>> START SUPPLIED INFORMATION

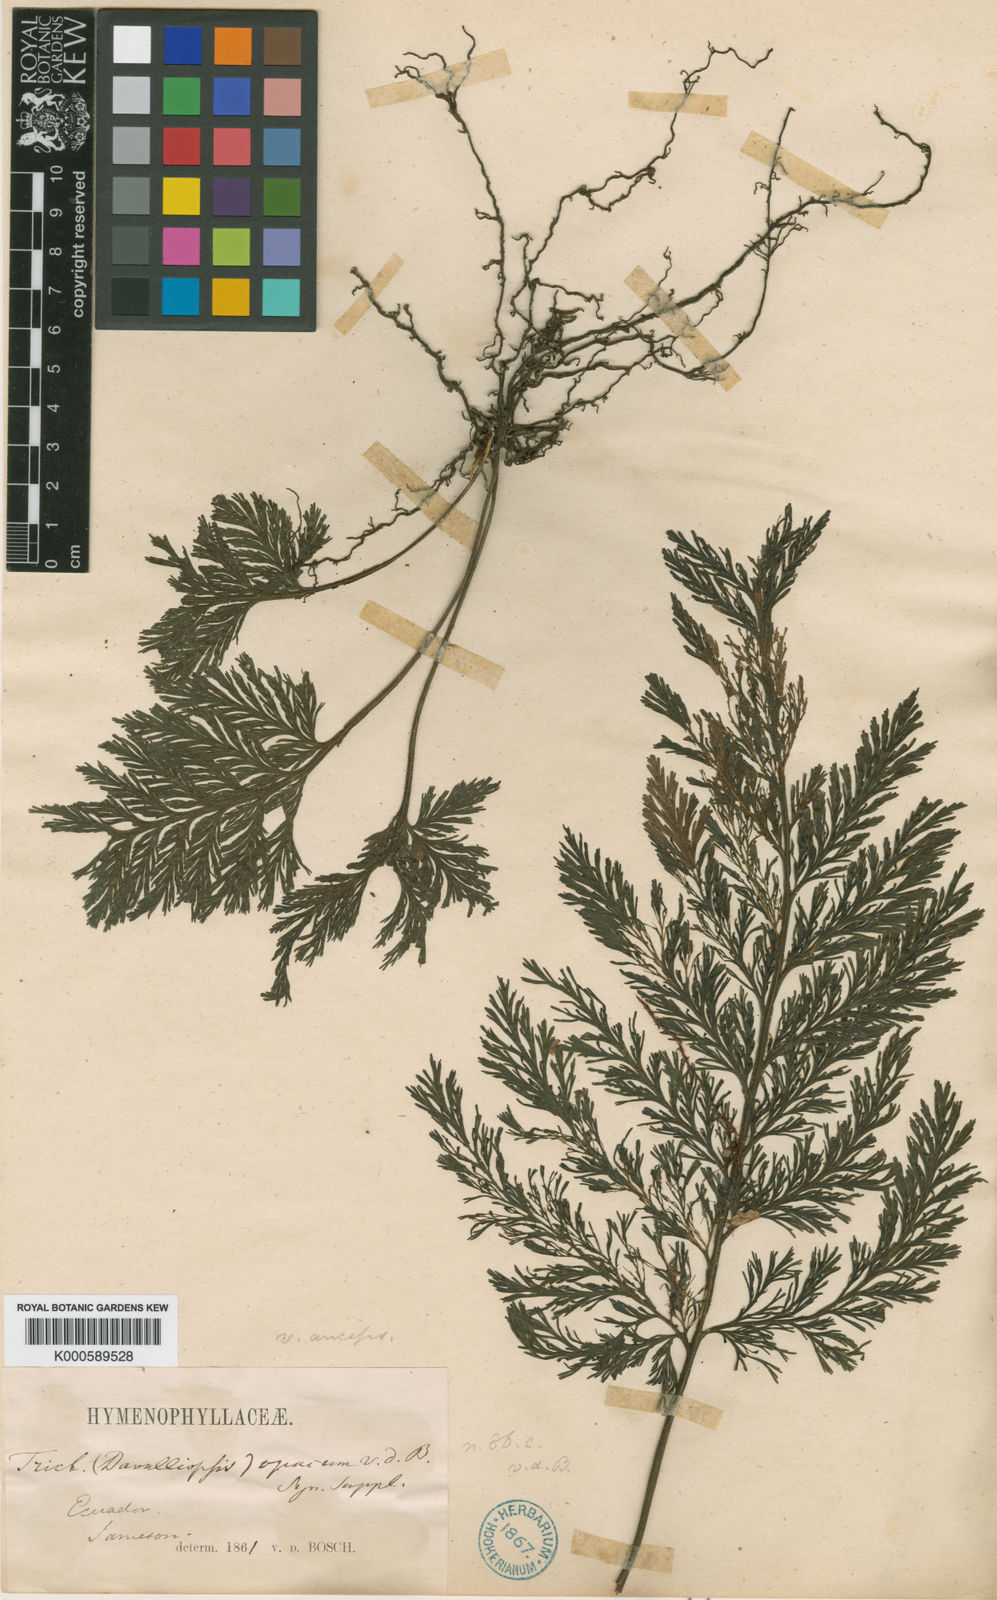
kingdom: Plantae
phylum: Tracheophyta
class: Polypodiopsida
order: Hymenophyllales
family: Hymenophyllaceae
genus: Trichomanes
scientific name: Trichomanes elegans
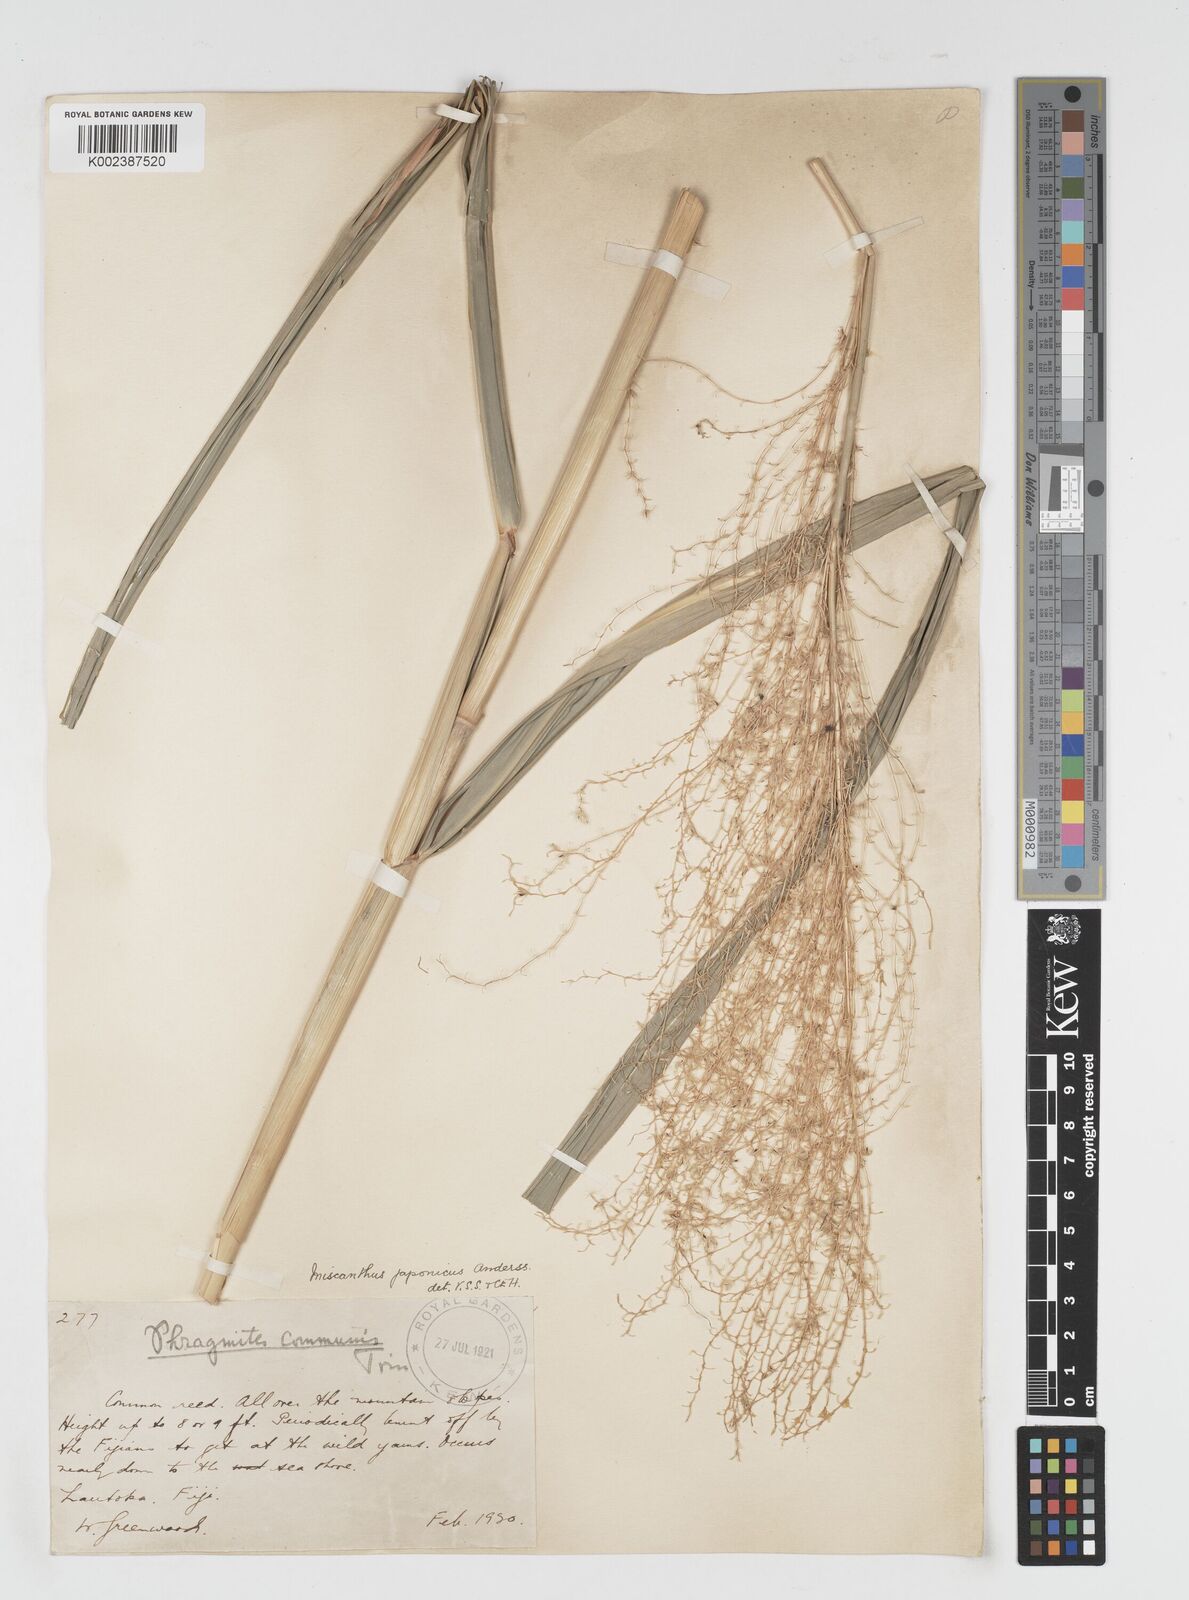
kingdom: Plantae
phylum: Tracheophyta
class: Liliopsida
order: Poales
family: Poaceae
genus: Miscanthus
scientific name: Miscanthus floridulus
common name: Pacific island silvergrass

>> END SUPPLIED INFORMATION

**TO BE DONE:**
Pull out every naming line from the items above, from kingdom to the last line of each, and copy them word for word. Leave out the pictures.

**RESPONSE TO THE TASK:**
kingdom: Plantae
phylum: Tracheophyta
class: Polypodiopsida
order: Hymenophyllales
family: Hymenophyllaceae
genus: Trichomanes
scientific name: Trichomanes elegans
kingdom: Plantae
phylum: Tracheophyta
class: Liliopsida
order: Poales
family: Poaceae
genus: Miscanthus
scientific name: Miscanthus floridulus
common name: Pacific island silvergrass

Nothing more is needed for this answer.